Introducing Chrome Hang Reporting and the Symbolication Server

The Hang Reporter is a new Firefox feature that reports transient main thread hangs to Telemetry. It relies on the existing hang monitor thread to detect when the main thread has not processed any new events in the last X seconds. If it detects a hang, it will suspend the main thread to walk its call stack for PCs and to gather version and address information about the modules loaded in process memory. This data along with the hang’s duration is reported to Telemetry, assuming the user has opted in to submitting performance data. This Telemetry hang information will help us identify and reduce common causes of browser “stalls”. In the interest of saving Telemetry bandwdith, only the information about the modules in memory directly involved in chrome hangs is reported + the memory maps in each hang report are a diff against the memory map in the first hang report of the session.

Currently, the Hang Reporter is only active on Windows Nightly builds from the Profiling branch because it relies on having Firefox compiled with frame pointers to unwind the call stacks. The Hang Reporter functionality is #ifdef’d out on regular release builds. The default minimum interval for capturing a hang is 10 seconds, but the value can be changed via the “hangmonitor.timeout” config preference.

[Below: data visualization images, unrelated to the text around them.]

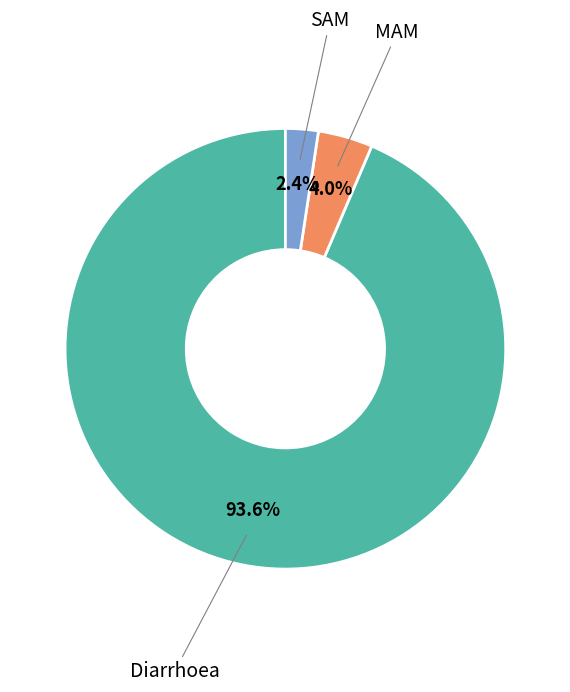

To the nearest percent, what is the combined percentage of SAM and Diarrhoea?

96%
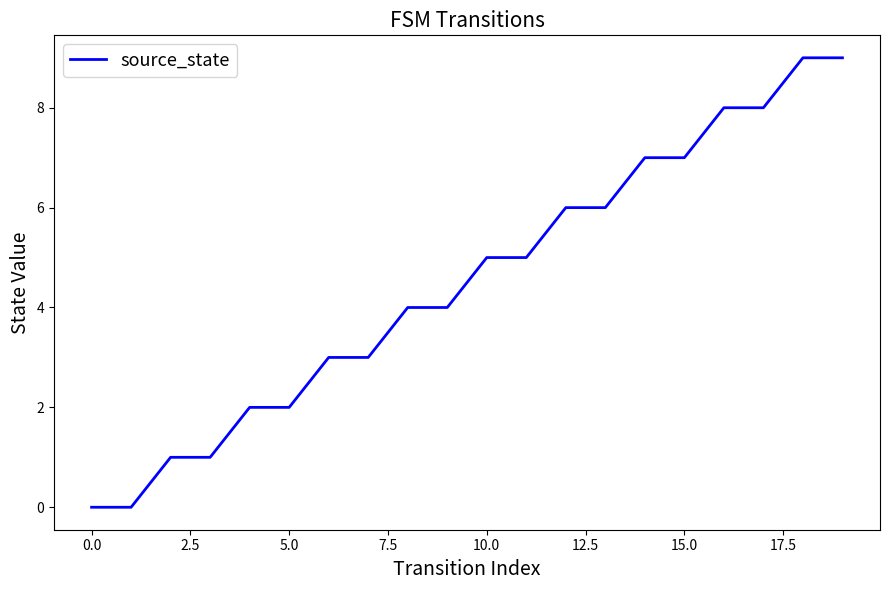

What is the difference between the maximum and minimum values?

9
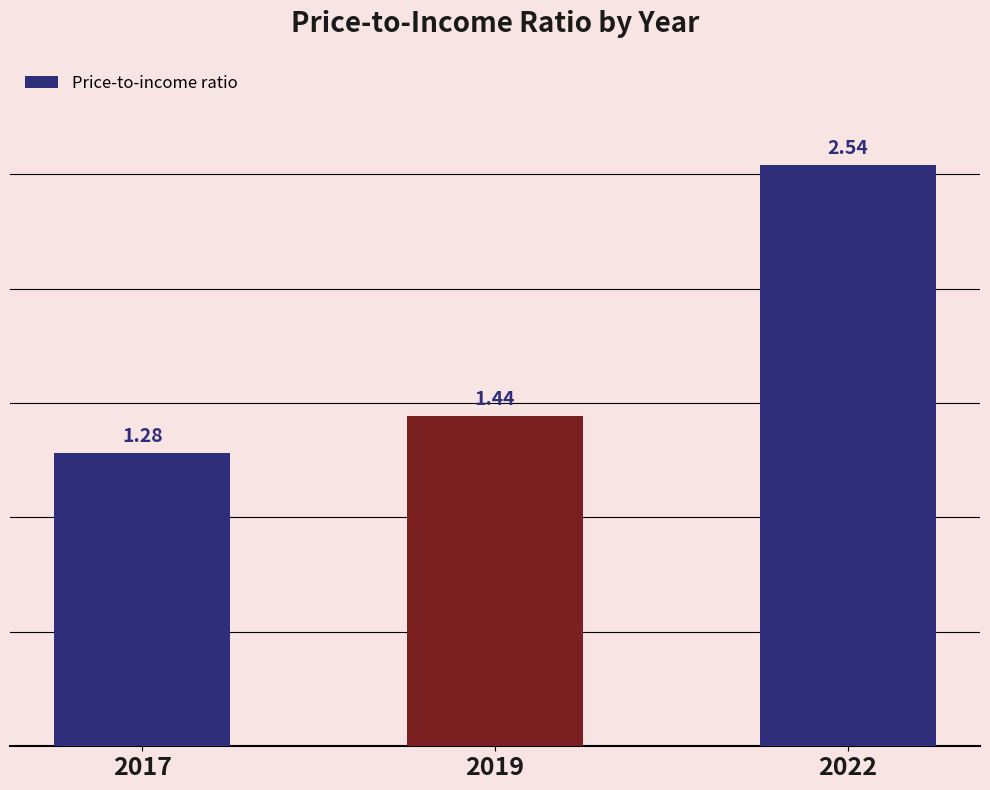

What is the sum of all values?

5.3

This next bit of functionality is not quite ready for prime time, but you can examine your own browser’s hang reports locally by installing this custom version of the about:telemetry extension that adds a “Main Thread Hangs” section to the about:telemetry page and a button for causing hangs at will for testing.  You have to use either a local debug build of Firefox with symbols or a Nightly Profiling build to see the hang reports.

The hang reports contain raw PCs from the hung stack and a list of the modules involved:

Main Thread Hangs:

Hang report #1 (1 seconds):

Stack: 0x6027b8df 0x6027b897 0x602ce2b7 0x602cf482 0x602d2a7a 0x602d24c1 0x1d6cef50

Memory map:

Hang report #2 (8 seconds):

Stack: 0x75b9f5be 0x10e9051d 0x10e90928 0x112441a6 0x111cb534 0x11018c6f 0x112a4f4e 0x112a4e72 0x112a4d7d 0x10e905b0 0x10e33907 0x10b59f4a 0xf884cac 0x12324ac 0x1231d26 0x1231319 0x1237cf8 0x1237b3f 0x74cf339a 0x775d9ef2 0x775d9ec5

Memory map:

Pending security & privacy review, a symbolication server will eventually be available publicly to symbolicate these hang reports for about:telemetry users. This symbolication server will also be used by the SPS profiler. If you are a developer comfortable with Firefox development and you feel like killing a bit of time :), you can already symbolicate the Firefox portions of these hang reports by running our new Snappy Symbolication Server locally (available on Github). You will need to run the server locally on port 8000 with the config file pointing to your local .sym symbol files. You can generate these .sym files by running “make buildsymbols” from the object directory of your local build. You can then use the “Symbolicate Stacks” functionality in the about:telemetry page.

I don’t expect many any people to go through the trouble of setting all this up :), but the Hang Reporter really does become informative to use after configuring the hang interval to its minimum (1 second) and observing how often and why the browser hangs during regular browsing.

EDIT: Further instructions on setting up the Snappy Symbolication Server can be found here.

5 Responses to Introducing Chrome Hang Reporting and the Symbolication Server

  1. Archaeopteryx

    Will the hang reports also contain information about a JavaScript being busy or something similar? This sounds useful (and in my humble opinion the busy script warnings for chrome files in the application should be turned off).

    By the way, Firefox 12 Beta is a lot snappier than Firefox 10 an its predecessors. I thank all the people who made this happen.

  2. I’m just unsure why we re-invent the wheel there and do stuff again that the crash&hang reporting system already does.

  3. Pingback: Snappy, March 22nd | Lawrence Mandel

  4. I’m confused.
    You said it “really does become informative to use” when setting the interval to 1 second, so why is the default 10 seconds?
    When I first read that it was 10 I was thinking that that’s only going to catch the very worst stuff – not a lot.

  5. Peter Bright

    Can’t you just ship PDBs so that I can walk the stack even on a release build with FPO enabled?